About this exercise:
Express the rows below, from their first line through the line that contains "Epsilon Lupi", as a JSON list of strings with one string per line and blank lines left out.
........
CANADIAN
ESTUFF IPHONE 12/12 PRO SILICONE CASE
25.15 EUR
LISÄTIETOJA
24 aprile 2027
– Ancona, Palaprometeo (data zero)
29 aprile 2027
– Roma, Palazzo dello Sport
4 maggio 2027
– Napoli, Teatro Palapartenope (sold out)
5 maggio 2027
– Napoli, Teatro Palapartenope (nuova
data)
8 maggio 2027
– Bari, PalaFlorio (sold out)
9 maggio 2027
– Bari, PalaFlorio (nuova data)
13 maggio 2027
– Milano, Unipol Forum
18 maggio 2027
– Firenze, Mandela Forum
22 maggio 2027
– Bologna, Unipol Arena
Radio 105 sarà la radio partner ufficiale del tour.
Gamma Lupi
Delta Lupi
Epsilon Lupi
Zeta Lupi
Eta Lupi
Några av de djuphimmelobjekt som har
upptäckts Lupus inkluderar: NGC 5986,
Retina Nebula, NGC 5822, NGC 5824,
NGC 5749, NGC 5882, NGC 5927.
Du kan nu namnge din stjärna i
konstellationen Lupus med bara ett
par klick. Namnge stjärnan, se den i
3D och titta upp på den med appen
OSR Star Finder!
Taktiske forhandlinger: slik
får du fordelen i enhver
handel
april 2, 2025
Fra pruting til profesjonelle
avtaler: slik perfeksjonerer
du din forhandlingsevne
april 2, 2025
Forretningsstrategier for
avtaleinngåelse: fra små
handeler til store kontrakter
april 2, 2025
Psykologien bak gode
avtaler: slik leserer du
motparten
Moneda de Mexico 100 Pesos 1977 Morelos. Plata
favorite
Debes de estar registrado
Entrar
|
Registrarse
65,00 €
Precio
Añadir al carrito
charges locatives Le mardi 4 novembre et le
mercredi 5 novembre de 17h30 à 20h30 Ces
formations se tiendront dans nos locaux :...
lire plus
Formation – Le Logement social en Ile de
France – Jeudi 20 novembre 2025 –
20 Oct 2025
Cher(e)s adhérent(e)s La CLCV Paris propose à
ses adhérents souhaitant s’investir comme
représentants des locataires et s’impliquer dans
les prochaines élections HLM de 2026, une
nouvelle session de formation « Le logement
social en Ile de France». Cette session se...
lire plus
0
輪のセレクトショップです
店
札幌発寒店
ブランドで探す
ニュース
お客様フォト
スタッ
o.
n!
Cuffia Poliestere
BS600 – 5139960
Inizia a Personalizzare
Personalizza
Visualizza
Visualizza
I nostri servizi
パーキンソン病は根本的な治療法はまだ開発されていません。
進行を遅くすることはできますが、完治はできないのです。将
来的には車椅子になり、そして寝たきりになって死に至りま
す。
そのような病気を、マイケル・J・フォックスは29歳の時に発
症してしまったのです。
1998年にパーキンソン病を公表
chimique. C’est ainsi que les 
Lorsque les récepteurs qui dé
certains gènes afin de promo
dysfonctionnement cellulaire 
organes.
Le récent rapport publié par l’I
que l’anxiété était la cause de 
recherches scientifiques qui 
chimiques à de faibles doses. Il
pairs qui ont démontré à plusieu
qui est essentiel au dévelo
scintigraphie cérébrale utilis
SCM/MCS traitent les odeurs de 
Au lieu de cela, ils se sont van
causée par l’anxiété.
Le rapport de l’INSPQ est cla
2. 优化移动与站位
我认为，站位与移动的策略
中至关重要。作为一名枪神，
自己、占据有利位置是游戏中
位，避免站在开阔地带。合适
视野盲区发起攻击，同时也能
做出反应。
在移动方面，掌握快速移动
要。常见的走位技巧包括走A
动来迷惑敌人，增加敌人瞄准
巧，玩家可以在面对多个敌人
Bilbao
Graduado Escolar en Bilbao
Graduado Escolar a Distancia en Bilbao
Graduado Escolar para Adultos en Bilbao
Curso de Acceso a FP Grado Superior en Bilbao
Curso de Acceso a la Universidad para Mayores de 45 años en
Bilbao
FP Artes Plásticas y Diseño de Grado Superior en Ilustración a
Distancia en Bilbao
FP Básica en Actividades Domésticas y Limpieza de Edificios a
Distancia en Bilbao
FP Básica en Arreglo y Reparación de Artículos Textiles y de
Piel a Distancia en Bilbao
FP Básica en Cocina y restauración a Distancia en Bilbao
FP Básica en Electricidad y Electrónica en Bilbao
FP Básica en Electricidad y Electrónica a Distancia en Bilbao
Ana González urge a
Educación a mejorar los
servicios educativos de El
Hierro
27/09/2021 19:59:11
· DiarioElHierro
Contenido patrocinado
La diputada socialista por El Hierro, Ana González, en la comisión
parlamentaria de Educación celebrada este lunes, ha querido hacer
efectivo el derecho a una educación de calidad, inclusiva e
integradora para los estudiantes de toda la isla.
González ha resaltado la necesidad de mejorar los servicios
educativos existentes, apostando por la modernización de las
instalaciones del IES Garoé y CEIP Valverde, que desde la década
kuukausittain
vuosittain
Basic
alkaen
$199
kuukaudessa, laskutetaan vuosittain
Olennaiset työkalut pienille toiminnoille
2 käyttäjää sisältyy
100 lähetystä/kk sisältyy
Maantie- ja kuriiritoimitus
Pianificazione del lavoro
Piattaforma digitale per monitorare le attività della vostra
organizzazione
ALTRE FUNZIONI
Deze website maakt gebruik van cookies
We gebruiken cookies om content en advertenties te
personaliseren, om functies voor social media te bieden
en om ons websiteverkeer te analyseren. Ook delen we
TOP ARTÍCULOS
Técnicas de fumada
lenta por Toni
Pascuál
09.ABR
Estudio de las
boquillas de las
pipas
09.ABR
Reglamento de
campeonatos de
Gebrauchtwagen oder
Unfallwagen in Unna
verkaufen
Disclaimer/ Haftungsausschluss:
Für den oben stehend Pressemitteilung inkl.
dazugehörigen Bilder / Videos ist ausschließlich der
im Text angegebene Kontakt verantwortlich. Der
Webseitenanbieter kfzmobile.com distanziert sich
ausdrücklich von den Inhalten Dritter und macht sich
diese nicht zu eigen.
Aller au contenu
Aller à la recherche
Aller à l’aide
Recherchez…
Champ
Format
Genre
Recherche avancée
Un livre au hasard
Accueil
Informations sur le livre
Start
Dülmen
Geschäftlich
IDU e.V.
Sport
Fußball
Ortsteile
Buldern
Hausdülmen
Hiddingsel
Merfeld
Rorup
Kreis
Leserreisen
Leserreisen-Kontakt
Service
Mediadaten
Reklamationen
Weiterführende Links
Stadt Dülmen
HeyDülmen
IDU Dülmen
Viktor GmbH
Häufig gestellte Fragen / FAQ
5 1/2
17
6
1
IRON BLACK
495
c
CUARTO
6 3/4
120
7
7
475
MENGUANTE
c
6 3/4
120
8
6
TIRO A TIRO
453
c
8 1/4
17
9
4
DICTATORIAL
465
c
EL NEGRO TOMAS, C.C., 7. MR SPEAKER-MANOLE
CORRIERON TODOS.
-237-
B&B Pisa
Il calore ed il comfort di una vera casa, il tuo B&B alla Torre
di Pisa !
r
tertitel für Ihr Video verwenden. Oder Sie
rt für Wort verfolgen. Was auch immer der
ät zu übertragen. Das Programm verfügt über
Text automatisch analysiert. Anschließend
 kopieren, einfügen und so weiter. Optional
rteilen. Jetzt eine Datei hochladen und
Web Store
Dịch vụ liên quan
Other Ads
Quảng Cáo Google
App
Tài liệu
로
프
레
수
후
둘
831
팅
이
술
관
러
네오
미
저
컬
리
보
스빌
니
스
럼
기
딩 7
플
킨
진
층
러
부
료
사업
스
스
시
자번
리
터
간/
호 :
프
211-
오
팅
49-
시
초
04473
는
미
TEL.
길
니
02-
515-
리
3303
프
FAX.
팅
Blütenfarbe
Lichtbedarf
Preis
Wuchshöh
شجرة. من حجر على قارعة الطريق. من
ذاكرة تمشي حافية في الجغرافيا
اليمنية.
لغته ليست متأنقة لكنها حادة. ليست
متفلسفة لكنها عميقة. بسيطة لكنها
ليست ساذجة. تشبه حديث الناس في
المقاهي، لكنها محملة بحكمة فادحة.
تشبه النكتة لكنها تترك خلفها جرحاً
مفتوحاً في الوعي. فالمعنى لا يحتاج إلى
........
Solved exercise:
[
  "CANADIAN",
  "ESTUFF IPHONE 12/12 PRO SILICONE CASE",
  "25.15 EUR",
  "LISÄTIETOJA",
  "24 aprile 2027",
  "– Ancona, Palaprometeo (data zero)",
  "29 aprile 2027",
  "– Roma, Palazzo dello Sport",
  "4 maggio 2027",
  "– Napoli, Teatro Palapartenope (sold out)",
  "5 maggio 2027",
  "– Napoli, Teatro Palapartenope (nuova",
  "data)",
  "8 maggio 2027",
  "– Bari, PalaFlorio (sold out)",
  "9 maggio 2027",
  "– Bari, PalaFlorio (nuova data)",
  "13 maggio 2027",
  "– Milano, Unipol Forum",
  "18 maggio 2027",
  "– Firenze, Mandela Forum",
  "22 maggio 2027",
  "– Bologna, Unipol Arena",
  "Radio 105 sarà la radio partner ufficiale del tour.",
  "Gamma Lupi",
  "Delta Lupi",
  "Epsilon Lupi"
]